Rimosse 9 chili di feci dall’intestino di un uomo stitico dalla nascita.

È accaduto a Shangai, in Cina e la notizia è raccontata dal britannico Daily Mail.

Un 22enne, infatti, aveva il suo intestino allargato di ben 30 centimetri, rimosso dai chirurghi.

C’è una spiegazione scientifica a quanto accaduto: la malattia di Hirschsprung, caratterizzata dall’assenza dei nervi che hanno lo scopo di controllare l’intestino e che colpisce un neonato ogni cinquemila.

I medici hanno raccontato che sembrava che l’uomo fosse incinto di nove mesi e quasi ‘pronto ad esplodere‘.

Il paziente ha affermato di avere sempre sofferto di costipazione e ha spesso ricorso a lassativi che hanno, però, offerto sempre un breve sollievo.

Si è convinto solo dopo molto tempo a rivolgersi a un ospedale per alleviare i suoi sintomi.

Così i medici, analizzandolo, hanno scoperto che l’uomo aveva nel suo corpo feci che, forse, non venivano espulse da mesi se non da anni, causando il gonfiore del suo addome.

L’intervento chirurgico è durato tre ore.

Dopo aver rimosso l’intestino, i chirurghi hanno cucito entrambe le estremità dell’organo per evitare che le feci uscissero fuori.

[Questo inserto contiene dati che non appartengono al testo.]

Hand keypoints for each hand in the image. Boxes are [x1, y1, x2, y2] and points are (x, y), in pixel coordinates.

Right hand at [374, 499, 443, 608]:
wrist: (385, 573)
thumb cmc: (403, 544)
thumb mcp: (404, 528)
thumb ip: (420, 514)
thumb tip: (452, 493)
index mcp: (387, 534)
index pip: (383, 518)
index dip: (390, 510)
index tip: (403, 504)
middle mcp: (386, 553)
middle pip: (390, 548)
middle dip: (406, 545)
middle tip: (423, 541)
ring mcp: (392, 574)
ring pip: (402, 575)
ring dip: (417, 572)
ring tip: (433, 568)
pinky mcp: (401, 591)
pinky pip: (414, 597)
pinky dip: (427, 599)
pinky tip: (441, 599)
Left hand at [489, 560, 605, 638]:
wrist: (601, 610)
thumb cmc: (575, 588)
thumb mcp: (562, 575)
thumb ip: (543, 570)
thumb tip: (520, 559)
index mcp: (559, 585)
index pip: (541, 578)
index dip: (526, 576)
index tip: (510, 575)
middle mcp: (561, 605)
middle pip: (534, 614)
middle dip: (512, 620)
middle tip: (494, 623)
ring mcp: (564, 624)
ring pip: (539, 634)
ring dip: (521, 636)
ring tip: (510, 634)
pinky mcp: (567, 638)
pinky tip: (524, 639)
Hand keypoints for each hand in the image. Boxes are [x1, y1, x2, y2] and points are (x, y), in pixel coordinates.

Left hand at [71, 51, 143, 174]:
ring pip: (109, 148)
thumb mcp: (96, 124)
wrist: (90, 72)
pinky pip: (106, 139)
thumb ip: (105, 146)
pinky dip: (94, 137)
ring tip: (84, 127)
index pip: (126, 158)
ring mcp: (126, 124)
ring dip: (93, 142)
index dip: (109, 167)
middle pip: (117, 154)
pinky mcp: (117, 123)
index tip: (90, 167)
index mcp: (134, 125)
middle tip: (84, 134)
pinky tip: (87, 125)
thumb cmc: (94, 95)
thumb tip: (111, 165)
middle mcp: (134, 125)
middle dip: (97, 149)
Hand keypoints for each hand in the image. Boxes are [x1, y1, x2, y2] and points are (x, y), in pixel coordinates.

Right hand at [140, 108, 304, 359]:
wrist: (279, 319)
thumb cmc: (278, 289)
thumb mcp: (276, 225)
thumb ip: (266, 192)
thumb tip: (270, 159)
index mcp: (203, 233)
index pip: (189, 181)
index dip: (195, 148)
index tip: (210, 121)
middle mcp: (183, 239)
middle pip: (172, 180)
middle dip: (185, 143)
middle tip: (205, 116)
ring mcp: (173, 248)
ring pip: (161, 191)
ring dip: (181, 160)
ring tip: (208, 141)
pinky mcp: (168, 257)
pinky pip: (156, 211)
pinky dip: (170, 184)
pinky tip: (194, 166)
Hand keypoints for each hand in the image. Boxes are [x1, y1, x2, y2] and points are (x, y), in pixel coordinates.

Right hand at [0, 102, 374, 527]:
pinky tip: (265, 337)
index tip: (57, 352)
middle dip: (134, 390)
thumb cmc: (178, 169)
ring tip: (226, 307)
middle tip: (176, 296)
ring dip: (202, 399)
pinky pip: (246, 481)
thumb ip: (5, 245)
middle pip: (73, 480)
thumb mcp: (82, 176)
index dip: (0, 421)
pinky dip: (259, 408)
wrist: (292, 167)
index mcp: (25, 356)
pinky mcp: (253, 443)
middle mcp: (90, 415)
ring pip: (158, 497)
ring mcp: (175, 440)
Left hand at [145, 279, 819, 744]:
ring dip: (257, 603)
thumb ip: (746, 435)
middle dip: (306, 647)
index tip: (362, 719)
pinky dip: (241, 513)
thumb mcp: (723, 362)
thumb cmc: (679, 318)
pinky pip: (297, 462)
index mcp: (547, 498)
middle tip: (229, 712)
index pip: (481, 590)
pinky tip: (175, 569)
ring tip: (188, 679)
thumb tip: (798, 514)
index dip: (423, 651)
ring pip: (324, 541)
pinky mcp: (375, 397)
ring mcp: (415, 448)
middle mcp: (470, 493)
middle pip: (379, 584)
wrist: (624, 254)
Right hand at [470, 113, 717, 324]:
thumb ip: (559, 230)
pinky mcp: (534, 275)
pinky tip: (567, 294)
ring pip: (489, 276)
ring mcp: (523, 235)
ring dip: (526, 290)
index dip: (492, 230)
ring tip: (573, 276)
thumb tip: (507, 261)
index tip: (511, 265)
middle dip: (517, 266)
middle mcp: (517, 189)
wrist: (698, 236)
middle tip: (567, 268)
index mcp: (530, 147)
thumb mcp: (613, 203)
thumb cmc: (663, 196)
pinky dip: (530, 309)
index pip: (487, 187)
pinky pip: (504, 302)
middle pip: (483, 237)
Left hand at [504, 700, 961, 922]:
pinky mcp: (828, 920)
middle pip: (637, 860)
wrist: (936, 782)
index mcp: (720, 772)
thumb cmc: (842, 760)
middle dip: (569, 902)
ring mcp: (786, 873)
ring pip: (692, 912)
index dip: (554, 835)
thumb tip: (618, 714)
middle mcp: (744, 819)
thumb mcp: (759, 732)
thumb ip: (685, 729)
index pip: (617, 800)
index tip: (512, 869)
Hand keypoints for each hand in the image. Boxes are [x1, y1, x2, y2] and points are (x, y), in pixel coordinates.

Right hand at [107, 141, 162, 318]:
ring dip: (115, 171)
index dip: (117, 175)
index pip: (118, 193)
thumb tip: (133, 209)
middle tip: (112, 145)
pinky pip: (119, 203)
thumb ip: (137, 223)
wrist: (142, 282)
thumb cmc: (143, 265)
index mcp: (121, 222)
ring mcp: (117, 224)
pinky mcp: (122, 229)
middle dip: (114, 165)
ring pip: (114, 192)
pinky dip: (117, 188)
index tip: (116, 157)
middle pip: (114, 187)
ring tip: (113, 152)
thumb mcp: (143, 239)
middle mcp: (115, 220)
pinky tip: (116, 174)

La malattia di Hirschsprung è diagnosticata raramente negli adulti. Inoltre, è più comune nei maschi.

Si tratta di una patologia associata a determinate condizioni ereditarie, come la sindrome di Down e altre anomalie presenti alla nascita.

La chirurgia è sempre necessaria: essa inserisce un dispositivo per deviare il flusso delle feci in un ‘sacchetto’.

Tra i sintomi più evidenti stomaco gonfio, gassoso, diarrea ed evacuazione di liquidi verdi.